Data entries
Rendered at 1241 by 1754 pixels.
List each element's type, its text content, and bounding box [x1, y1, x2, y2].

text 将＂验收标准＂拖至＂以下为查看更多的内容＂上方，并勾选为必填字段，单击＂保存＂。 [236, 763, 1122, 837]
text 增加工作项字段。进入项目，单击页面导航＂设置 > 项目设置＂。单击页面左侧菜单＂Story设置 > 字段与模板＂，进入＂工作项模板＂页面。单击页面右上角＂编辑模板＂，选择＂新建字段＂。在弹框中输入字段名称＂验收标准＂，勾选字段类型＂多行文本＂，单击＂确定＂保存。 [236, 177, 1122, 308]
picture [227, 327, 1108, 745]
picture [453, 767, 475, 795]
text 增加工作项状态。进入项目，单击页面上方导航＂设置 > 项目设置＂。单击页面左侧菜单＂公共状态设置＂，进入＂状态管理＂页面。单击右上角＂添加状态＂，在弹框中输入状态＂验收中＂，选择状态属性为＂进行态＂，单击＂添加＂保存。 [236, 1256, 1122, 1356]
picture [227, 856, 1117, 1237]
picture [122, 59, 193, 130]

==

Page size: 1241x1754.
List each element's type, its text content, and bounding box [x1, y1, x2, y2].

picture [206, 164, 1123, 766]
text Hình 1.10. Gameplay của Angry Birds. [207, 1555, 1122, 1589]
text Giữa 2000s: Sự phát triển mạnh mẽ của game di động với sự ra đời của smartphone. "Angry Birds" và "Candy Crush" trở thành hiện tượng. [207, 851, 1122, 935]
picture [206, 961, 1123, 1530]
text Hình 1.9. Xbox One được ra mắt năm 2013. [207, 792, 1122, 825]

* * *

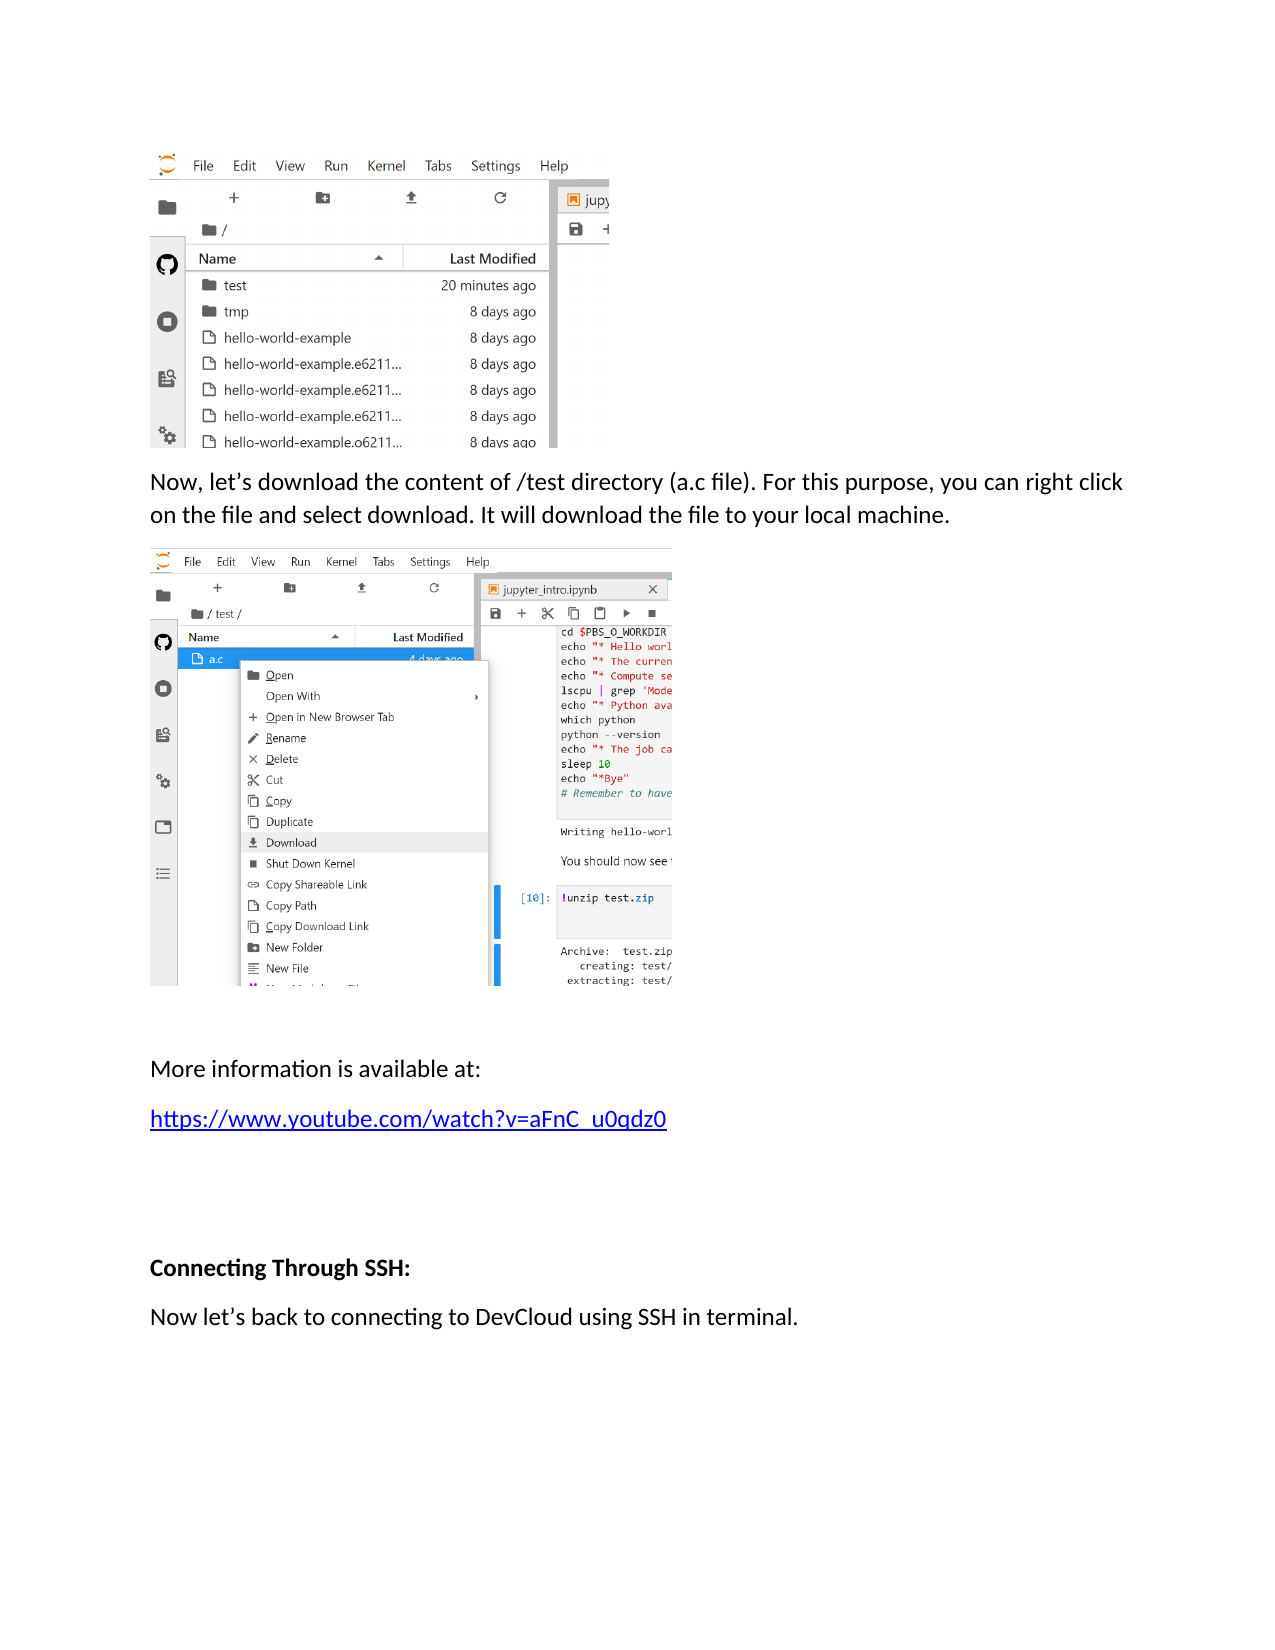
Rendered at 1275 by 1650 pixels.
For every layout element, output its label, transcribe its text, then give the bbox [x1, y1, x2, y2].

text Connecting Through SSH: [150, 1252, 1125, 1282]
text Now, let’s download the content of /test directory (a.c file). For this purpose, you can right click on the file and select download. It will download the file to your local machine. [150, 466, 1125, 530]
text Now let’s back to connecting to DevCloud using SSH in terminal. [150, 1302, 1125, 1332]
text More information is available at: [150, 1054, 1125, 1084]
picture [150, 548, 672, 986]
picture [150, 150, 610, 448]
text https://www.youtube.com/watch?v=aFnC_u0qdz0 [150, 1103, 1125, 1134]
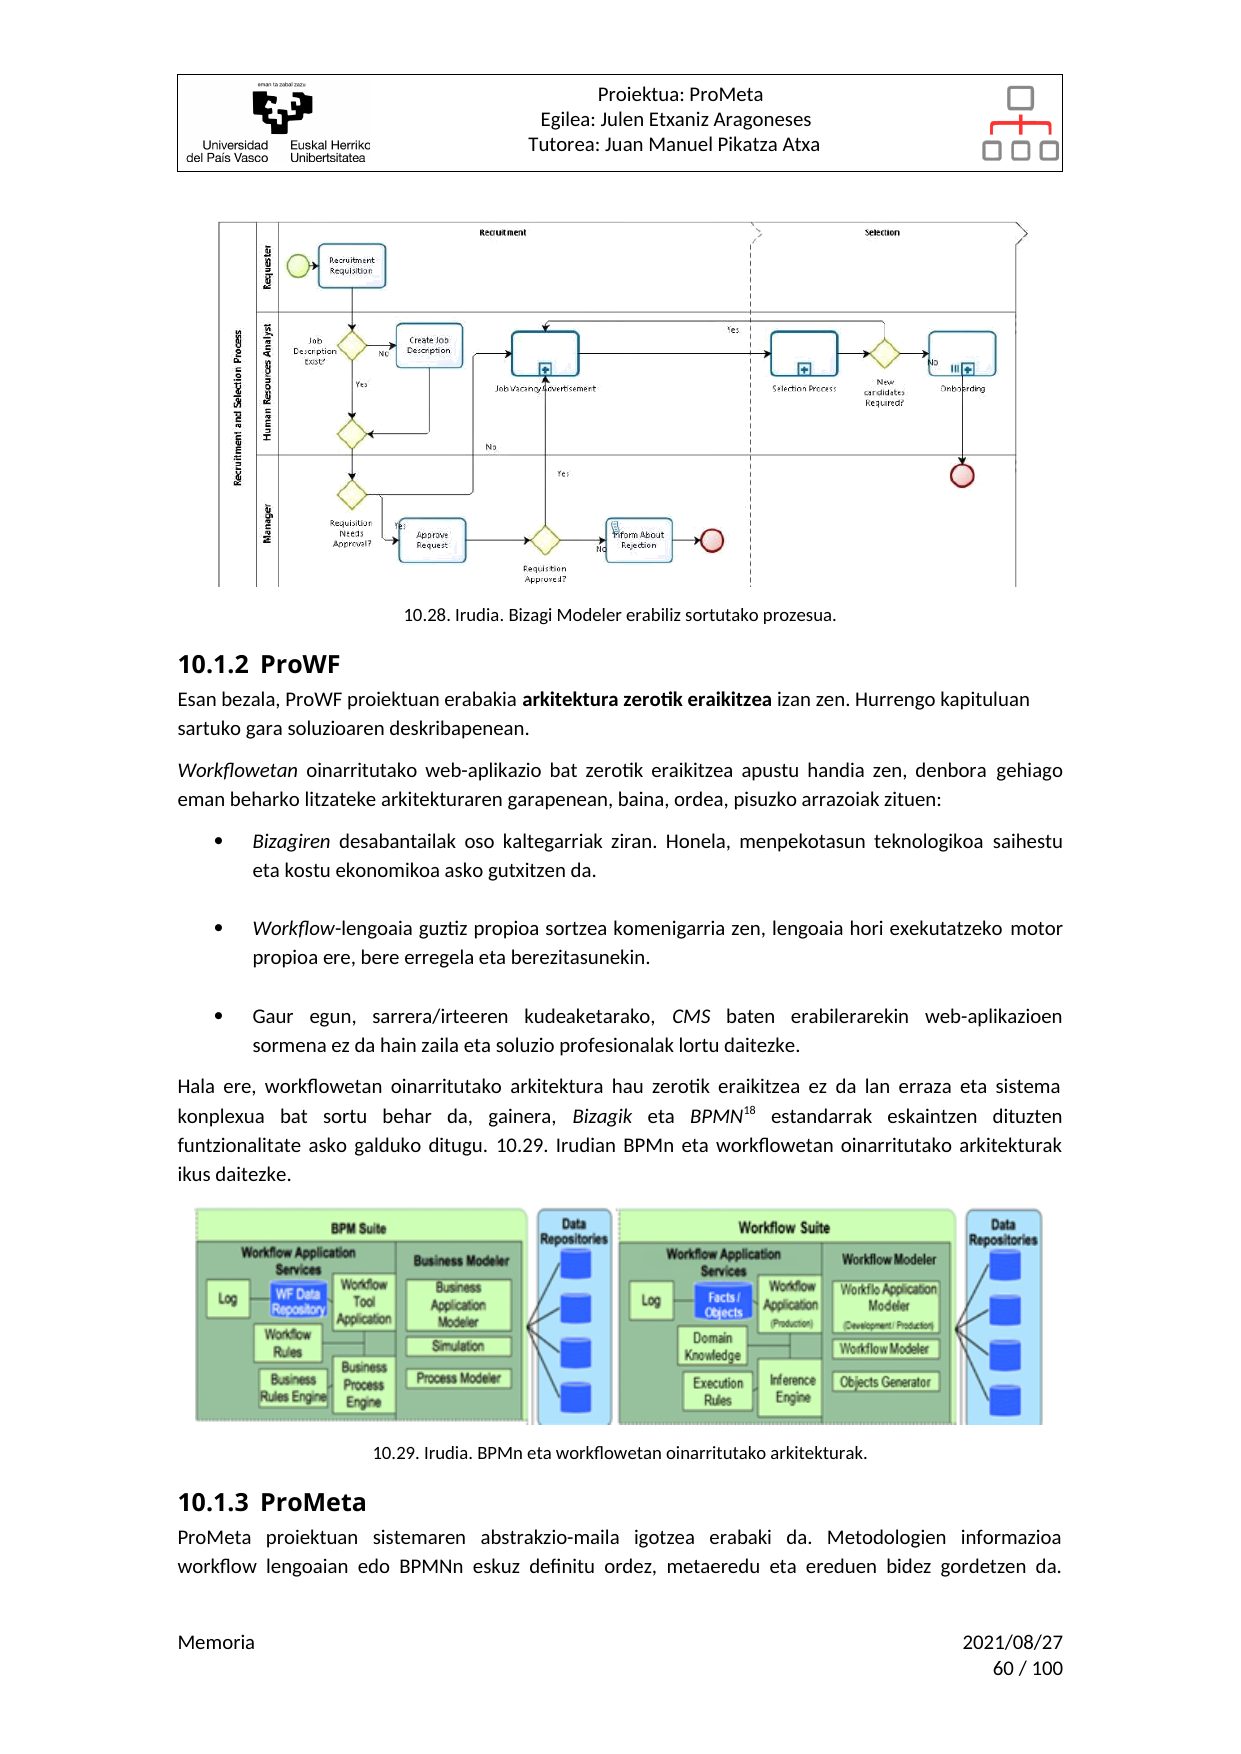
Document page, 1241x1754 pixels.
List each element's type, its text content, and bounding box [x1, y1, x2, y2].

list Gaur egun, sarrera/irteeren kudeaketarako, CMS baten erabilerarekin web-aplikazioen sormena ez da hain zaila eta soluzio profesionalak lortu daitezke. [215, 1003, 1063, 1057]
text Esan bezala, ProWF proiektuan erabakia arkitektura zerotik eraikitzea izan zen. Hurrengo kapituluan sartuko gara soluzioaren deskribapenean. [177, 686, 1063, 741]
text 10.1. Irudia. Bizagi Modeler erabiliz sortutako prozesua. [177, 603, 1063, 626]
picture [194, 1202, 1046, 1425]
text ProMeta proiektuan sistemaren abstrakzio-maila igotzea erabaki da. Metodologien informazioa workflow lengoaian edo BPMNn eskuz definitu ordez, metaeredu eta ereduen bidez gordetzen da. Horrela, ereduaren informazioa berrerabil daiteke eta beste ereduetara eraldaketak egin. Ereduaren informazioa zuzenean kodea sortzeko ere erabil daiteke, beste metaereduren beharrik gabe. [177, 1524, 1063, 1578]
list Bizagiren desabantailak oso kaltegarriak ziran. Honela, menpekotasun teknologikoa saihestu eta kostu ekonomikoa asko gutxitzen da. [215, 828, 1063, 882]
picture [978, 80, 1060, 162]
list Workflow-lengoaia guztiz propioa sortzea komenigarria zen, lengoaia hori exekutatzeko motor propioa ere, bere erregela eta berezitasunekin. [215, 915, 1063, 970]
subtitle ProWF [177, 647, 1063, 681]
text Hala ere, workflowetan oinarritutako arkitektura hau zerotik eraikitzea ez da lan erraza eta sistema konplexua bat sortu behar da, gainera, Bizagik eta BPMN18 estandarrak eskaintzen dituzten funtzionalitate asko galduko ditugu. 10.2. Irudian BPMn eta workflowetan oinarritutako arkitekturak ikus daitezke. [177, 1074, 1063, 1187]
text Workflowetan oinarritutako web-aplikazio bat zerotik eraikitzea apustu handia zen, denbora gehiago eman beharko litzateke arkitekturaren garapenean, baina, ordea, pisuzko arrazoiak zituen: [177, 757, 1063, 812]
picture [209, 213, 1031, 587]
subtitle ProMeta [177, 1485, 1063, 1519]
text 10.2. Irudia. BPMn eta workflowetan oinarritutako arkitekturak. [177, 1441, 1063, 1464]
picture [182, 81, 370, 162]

> _What you will do_
Reproduce every line above containing "pixels".

> _Expected answer_
Rendered at 1241 by 1754 pixels.
Rendered at 1275 by 1650 pixels.
Document page, 1241x1754 pixels.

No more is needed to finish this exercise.